* [Set problem]:
Put the lines into a JSON list of strings, one string per line, leaving out blank lines. Include only the lines from the one containing "Document page, 1417x1063 pixels." through the one containing "picture [0, 714, 1654, 931]", counting both of those lines.

──────────────────────────────

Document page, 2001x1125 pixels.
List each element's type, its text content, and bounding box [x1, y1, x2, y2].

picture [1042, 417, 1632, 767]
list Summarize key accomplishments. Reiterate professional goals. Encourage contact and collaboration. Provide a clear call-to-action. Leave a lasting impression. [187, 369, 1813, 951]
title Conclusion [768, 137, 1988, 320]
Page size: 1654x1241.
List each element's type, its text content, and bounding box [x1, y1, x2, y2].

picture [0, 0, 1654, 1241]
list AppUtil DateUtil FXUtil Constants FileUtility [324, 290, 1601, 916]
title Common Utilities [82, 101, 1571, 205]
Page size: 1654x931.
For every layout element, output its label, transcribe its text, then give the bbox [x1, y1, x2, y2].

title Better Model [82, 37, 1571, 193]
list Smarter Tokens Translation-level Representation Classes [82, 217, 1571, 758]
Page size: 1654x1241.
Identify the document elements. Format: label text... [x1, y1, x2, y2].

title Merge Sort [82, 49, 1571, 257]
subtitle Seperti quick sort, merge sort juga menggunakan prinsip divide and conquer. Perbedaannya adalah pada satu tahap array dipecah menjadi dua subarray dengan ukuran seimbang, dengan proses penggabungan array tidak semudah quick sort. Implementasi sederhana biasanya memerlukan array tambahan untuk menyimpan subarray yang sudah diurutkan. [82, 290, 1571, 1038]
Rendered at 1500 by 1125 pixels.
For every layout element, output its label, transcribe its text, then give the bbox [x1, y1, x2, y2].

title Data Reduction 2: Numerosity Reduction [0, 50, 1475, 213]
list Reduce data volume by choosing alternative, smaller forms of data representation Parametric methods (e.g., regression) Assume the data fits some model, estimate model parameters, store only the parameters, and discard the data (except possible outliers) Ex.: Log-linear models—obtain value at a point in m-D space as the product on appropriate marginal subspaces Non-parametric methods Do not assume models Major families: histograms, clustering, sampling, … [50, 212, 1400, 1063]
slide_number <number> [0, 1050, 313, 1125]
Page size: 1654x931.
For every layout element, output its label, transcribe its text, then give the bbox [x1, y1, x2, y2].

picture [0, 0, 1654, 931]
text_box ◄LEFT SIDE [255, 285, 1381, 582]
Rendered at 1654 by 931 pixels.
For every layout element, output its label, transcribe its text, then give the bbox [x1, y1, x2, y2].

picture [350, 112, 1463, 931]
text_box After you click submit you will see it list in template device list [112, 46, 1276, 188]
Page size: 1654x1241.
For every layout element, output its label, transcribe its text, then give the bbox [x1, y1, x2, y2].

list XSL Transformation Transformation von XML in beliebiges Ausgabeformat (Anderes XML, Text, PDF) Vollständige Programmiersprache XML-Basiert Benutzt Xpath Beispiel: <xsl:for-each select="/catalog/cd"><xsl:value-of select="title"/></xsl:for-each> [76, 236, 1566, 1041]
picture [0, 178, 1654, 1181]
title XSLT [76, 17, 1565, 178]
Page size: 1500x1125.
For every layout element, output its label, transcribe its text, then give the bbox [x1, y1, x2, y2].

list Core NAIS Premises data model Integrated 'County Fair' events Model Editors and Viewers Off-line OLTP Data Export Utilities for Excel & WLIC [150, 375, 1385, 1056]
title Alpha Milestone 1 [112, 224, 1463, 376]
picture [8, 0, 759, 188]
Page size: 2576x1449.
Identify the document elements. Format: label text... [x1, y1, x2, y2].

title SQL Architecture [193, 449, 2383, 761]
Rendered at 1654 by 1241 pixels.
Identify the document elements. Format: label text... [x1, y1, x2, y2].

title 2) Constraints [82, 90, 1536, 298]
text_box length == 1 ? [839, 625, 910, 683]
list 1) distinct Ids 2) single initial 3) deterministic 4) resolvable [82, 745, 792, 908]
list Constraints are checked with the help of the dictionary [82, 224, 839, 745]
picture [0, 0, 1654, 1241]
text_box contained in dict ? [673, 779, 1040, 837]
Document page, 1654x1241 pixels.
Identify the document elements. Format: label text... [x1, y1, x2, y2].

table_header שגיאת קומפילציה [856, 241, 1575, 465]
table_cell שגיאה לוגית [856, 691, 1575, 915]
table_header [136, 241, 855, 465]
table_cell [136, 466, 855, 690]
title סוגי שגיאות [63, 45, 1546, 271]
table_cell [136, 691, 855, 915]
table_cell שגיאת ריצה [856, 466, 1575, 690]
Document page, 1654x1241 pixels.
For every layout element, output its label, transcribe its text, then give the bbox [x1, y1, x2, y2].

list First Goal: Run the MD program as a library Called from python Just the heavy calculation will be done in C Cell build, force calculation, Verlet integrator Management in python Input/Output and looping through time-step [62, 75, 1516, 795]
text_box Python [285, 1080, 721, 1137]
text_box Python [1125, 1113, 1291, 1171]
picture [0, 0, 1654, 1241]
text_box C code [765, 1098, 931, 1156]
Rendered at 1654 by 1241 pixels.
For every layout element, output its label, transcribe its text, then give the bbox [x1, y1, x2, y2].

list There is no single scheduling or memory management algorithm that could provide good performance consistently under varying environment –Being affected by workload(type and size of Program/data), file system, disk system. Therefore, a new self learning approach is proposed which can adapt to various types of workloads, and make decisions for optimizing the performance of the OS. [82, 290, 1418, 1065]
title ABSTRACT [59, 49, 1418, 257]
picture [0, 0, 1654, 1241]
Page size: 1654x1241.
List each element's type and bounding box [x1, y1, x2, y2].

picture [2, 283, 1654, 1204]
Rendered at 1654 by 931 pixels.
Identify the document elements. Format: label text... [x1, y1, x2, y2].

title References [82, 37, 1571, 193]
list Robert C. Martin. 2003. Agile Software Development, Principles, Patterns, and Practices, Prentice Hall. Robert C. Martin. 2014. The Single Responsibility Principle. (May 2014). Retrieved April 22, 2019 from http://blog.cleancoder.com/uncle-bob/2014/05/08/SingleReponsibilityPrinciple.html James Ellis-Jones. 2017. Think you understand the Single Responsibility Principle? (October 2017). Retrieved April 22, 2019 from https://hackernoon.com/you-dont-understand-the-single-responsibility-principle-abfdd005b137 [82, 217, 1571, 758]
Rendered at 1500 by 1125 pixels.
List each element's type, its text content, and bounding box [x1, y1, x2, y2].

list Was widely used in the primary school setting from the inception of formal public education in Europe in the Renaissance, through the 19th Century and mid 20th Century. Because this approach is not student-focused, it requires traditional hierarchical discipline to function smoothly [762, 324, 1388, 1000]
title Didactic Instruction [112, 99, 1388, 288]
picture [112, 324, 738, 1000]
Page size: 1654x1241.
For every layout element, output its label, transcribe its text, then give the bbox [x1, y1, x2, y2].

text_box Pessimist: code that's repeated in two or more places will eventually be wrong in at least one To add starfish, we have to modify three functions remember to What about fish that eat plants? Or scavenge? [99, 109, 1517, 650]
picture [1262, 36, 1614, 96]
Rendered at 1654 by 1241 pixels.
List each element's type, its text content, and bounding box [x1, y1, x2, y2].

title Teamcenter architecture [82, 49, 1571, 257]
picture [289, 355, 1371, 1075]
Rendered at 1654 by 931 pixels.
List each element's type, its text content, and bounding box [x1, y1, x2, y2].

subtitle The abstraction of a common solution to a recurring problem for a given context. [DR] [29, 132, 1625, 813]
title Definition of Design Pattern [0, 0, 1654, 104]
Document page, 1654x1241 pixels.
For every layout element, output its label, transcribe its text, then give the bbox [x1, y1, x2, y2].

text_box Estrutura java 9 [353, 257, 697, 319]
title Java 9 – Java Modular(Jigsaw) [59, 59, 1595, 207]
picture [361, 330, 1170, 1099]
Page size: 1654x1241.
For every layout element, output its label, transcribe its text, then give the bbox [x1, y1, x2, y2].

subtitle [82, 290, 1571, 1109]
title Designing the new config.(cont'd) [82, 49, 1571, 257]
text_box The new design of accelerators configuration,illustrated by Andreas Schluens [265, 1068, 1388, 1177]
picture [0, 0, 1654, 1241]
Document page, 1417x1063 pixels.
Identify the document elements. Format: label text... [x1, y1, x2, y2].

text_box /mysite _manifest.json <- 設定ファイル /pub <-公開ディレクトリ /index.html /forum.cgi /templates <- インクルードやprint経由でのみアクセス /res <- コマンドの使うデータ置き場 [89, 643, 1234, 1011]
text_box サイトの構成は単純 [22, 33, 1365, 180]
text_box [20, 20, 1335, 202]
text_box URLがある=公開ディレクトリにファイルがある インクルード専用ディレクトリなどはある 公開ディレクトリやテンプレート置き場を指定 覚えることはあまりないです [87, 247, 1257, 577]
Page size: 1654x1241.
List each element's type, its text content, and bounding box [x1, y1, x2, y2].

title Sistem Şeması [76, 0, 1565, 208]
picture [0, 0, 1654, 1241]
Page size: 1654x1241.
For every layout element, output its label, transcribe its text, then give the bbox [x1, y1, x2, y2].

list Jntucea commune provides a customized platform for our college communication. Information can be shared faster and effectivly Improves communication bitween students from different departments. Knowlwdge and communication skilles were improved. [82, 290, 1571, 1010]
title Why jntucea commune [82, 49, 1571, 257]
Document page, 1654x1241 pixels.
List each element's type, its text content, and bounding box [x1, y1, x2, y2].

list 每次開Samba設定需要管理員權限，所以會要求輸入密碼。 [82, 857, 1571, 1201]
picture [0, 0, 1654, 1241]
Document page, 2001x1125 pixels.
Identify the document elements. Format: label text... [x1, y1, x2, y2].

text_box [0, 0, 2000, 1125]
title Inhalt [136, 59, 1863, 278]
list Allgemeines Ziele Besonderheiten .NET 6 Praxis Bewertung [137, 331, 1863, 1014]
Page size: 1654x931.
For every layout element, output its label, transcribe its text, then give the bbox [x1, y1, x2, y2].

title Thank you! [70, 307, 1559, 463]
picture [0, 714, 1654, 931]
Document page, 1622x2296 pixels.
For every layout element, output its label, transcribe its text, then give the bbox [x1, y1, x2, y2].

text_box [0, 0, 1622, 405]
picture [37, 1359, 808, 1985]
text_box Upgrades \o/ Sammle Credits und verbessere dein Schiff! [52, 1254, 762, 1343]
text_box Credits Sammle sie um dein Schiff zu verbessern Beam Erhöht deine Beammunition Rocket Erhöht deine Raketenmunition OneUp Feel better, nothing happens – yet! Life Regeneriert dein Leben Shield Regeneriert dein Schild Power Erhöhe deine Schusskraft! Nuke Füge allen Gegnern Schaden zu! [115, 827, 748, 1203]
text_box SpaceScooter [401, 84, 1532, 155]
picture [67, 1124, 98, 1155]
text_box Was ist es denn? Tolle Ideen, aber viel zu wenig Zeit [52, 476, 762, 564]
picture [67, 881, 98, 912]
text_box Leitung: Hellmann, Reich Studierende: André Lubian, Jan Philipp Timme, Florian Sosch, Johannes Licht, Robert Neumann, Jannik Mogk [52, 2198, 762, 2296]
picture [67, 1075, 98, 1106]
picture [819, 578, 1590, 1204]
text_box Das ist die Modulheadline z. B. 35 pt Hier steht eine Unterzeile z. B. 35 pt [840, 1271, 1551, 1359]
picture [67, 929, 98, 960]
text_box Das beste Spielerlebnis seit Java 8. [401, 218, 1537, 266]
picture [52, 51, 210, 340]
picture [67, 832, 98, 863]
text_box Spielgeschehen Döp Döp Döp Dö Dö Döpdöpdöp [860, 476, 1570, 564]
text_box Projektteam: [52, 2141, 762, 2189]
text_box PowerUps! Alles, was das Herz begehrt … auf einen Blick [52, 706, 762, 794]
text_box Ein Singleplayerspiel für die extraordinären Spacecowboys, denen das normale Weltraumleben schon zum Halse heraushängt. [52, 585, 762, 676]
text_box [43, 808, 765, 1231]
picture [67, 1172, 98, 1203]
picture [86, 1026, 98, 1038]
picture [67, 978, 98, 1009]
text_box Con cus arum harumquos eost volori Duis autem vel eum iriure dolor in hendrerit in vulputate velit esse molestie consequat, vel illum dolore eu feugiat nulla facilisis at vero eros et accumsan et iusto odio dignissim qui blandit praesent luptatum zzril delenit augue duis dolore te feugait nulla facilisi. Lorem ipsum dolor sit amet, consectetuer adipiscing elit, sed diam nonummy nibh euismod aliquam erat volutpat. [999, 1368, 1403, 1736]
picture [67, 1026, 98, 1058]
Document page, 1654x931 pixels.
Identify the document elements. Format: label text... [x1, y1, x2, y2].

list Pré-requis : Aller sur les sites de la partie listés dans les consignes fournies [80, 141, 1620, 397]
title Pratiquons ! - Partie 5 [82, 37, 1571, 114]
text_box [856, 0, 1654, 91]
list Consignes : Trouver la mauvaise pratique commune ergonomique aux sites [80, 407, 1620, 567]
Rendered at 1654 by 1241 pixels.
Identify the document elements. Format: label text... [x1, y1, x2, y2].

──────────────────────────────

* [Written response]:
[
  "Document page, 1417x1063 pixels.",
  "Identify the document elements. Format: label text... [x1, y1, x2, y2].",
  "text_box /mysite _manifest.json <- 設定ファイル /pub <-公開ディレクトリ /index.html /forum.cgi /templates <- インクルードやprint経由でのみアクセス /res <- コマンドの使うデータ置き場 [89, 643, 1234, 1011]",
  "text_box サイトの構成は単純 [22, 33, 1365, 180]",
  "text_box [20, 20, 1335, 202]",
  "text_box URLがある=公開ディレクトリにファイルがある インクルード専用ディレクトリなどはある 公開ディレクトリやテンプレート置き場を指定 覚えることはあまりないです [87, 247, 1257, 577]",
  "Page size: 1654x1241.",
  "List each element's type, its text content, and bounding box [x1, y1, x2, y2].",
  "title Sistem Şeması [76, 0, 1565, 208]",
  "picture [0, 0, 1654, 1241]",
  "Page size: 1654x1241.",
  "For every layout element, output its label, transcribe its text, then give the bbox [x1, y1, x2, y2].",
  "list Jntucea commune provides a customized platform for our college communication. Information can be shared faster and effectivly Improves communication bitween students from different departments. Knowlwdge and communication skilles were improved. [82, 290, 1571, 1010]",
  "title Why jntucea commune [82, 49, 1571, 257]",
  "Document page, 1654x1241 pixels.",
  "List each element's type, its text content, and bounding box [x1, y1, x2, y2].",
  "list 每次開Samba設定需要管理員權限，所以會要求輸入密碼。 [82, 857, 1571, 1201]",
  "picture [0, 0, 1654, 1241]",
  "Document page, 2001x1125 pixels.",
  "Identify the document elements. Format: label text... [x1, y1, x2, y2].",
  "text_box [0, 0, 2000, 1125]",
  "title Inhalt [136, 59, 1863, 278]",
  "list Allgemeines Ziele Besonderheiten .NET 6 Praxis Bewertung [137, 331, 1863, 1014]",
  "Page size: 1654x931.",
  "For every layout element, output its label, transcribe its text, then give the bbox [x1, y1, x2, y2].",
  "title Thank you! [70, 307, 1559, 463]",
  "picture [0, 714, 1654, 931]"
]